## Actions to take
• a. For each statement, answer yes or no according to the laptop review, and quote the exact words of the review that decide it. (i) The Z51's display accepts touch input. (ii) The ZenBook UX305 and the Acer Aspire V7 are named as better suited for students and educators. (iii) The Z51's keyboard lacks a number pad.
• b. According to the laptop review, what colors make up the Z51's design?

--- Source extract ---

But when it comes down to the nitty gritty – what separates notebooks that help maximize output versus notebooks that run annoyingly slow after a few months – I just can't give the Z51 a raving review.

We liked

The Z51's beautiful black and silver design will complement any desk space. Lenovo's wide, number-pad-packing keyboard is a peach to use, even if the clickpad at the bottom is a bit too wide. The FHD display makes watching content enjoyable, even if you can't touch the screen.

We disliked

There's no point looking good if you don't outperform the competition. A laptop with a Core i5 processor should not get trounced in head-to-head benchmarks against laptops with previous generation processors, let alone a much weaker processor designed for tablets, like the Core M.

And when you factor that poor performance into the laptop's dreadful battery life, you're looking at a device that performs slightly better than a smartphone, lasts almost as long, and weighs 10 times as much.

Final verdict

Spend a little extra money and buy a laptop that looks as good as the Z51, but performs as well as its competitors. Both the ZenBook UX305 and the Acer Aspire V7 are better-suited for the student and educator, despite lacking the same number of ports and connections as the Z51.

While I don't recommend the Z51 entirely, I will say that if a stunning, non-touch FHD display and a slick-looking chassis are your priorities, the Z51 excels in both departments.

--- Data shown ---

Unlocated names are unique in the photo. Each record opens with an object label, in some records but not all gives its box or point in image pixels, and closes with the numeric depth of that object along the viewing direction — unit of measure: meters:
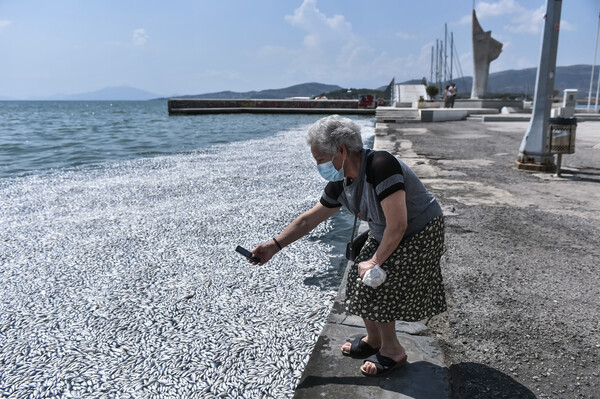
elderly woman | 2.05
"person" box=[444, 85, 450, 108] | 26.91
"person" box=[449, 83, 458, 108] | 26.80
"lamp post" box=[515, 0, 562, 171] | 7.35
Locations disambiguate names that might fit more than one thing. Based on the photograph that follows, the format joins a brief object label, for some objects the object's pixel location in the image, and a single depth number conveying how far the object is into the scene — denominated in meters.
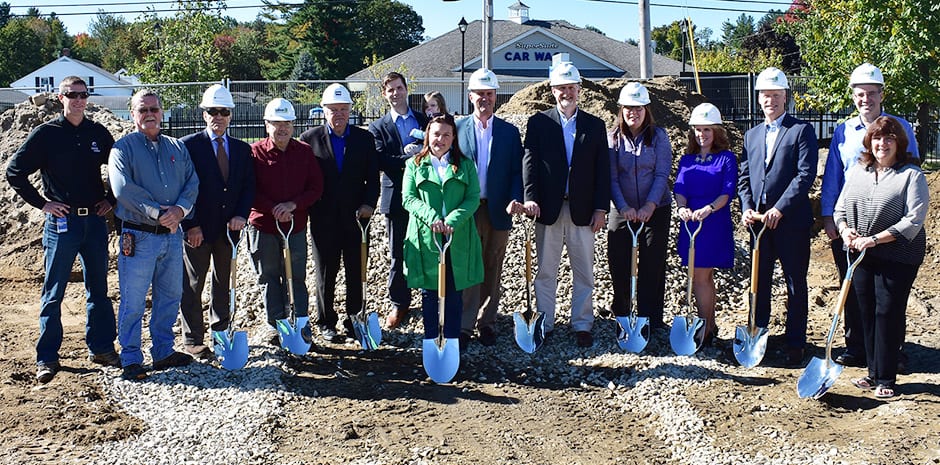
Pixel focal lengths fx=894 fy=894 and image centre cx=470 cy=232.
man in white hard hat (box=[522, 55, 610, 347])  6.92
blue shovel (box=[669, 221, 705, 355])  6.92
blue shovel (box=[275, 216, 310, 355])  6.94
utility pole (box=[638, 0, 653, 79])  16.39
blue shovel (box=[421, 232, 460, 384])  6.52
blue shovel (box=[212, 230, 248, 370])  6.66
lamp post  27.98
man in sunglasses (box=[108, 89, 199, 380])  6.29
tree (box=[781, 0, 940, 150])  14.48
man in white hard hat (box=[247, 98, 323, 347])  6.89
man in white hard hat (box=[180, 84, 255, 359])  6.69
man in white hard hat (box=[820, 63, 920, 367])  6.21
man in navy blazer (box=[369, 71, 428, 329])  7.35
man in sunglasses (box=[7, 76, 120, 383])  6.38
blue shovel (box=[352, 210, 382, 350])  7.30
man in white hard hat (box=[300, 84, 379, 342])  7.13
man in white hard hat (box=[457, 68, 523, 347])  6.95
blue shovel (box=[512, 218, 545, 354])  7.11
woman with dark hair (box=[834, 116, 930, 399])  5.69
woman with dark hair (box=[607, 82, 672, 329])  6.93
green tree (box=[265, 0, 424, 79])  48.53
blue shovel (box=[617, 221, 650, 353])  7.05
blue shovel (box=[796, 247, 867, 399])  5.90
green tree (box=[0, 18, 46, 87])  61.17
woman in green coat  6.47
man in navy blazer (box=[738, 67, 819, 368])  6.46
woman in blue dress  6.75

---
--- Data shown ---

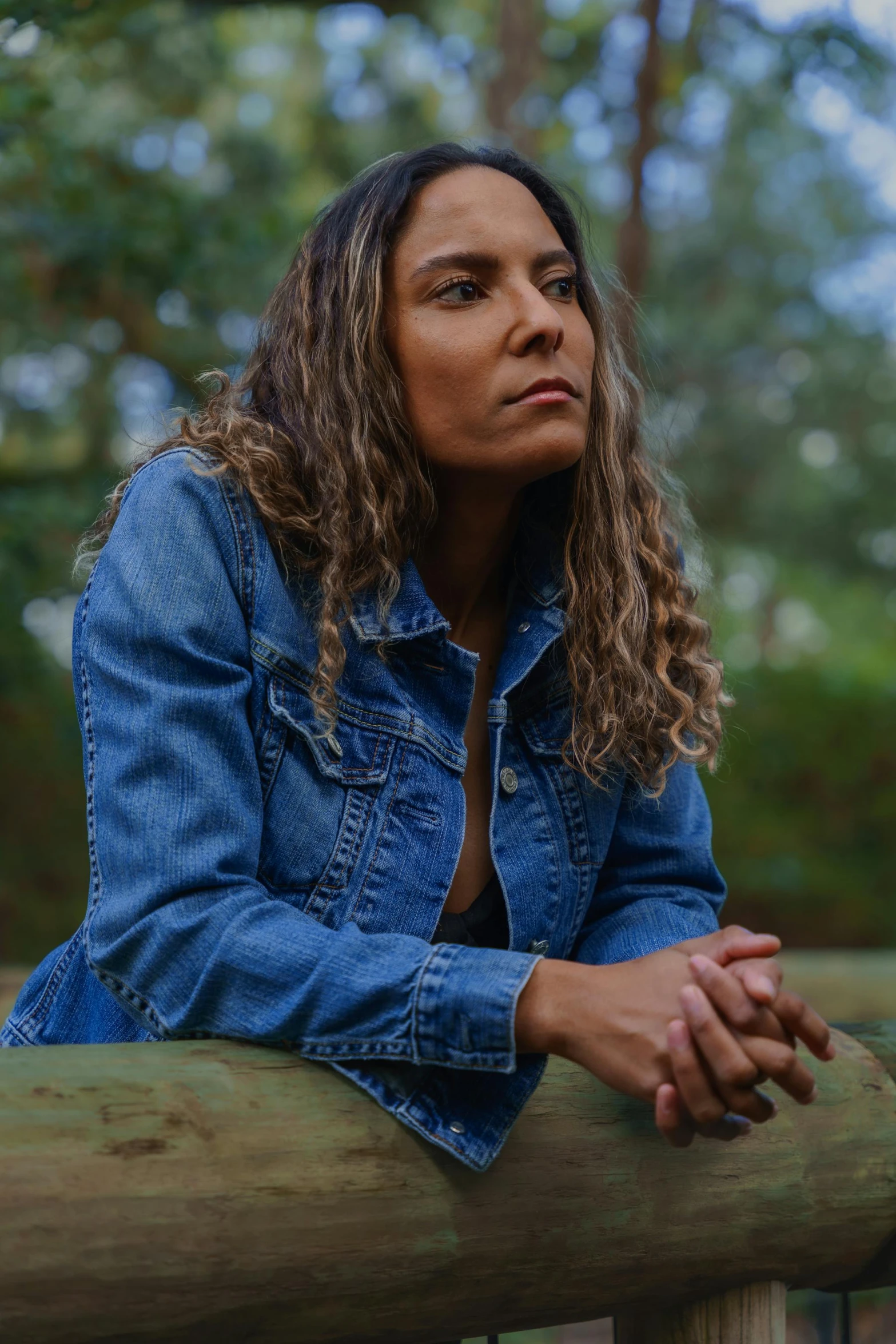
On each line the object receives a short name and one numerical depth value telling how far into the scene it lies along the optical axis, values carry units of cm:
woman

---

## Answers below
• a.
(i) No: "even if you can't touch the screen"
(ii) Yes: "Both the ZenBook UX305 and the Acer Aspire V7 are better-suited for the student and educator"
(iii) No: "Lenovo's wide, number-pad-packing keyboard is a peach to use"

• b. Black and silver.